Segment Start: Data extract

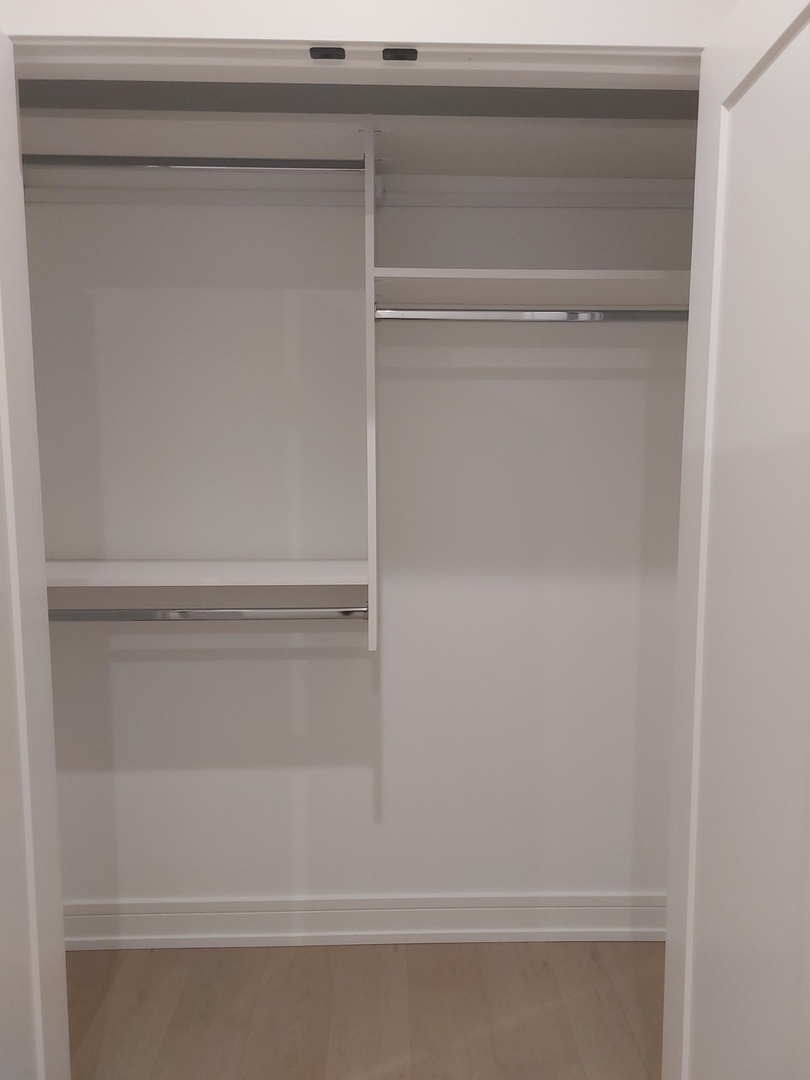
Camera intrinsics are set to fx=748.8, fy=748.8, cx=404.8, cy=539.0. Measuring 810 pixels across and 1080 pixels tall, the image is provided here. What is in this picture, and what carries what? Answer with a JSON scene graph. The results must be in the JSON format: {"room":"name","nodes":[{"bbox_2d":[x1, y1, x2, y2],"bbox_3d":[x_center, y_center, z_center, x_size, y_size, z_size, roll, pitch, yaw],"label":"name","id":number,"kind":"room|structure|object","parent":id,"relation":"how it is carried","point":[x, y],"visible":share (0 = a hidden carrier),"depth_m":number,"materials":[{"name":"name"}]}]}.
{"room":"closet","nodes":[
{"label":"closet","id":0,"kind":"room"},
{"bbox_2d":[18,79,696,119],"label":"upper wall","id":1,"kind":"structure","parent":0,"point":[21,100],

Segment End: Data extract

[What you have to do]:
What this calls for is the material above set down exactly, pictures excluded.

[Result of this task]:
Camera intrinsics are set to fx=748.8, fy=748.8, cx=404.8, cy=539.0. Measuring 810 pixels across and 1080 pixels tall, the image is provided here. What is in this picture, and what carries what? Answer with a JSON scene graph. The results must be in the JSON format: {"room":"name","nodes":[{"bbox_2d":[x1, y1, x2, y2],"bbox_3d":[x_center, y_center, z_center, x_size, y_size, z_size, roll, pitch, yaw],"label":"name","id":number,"kind":"room|structure|object","parent":id,"relation":"how it is carried","point":[x, y],"visible":share (0 = a hidden carrier),"depth_m":number,"materials":[{"name":"name"}]}]}.
{"room":"closet","nodes":[
{"label":"closet","id":0,"kind":"room"},
{"bbox_2d":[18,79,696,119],"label":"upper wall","id":1,"kind":"structure","parent":0,"point":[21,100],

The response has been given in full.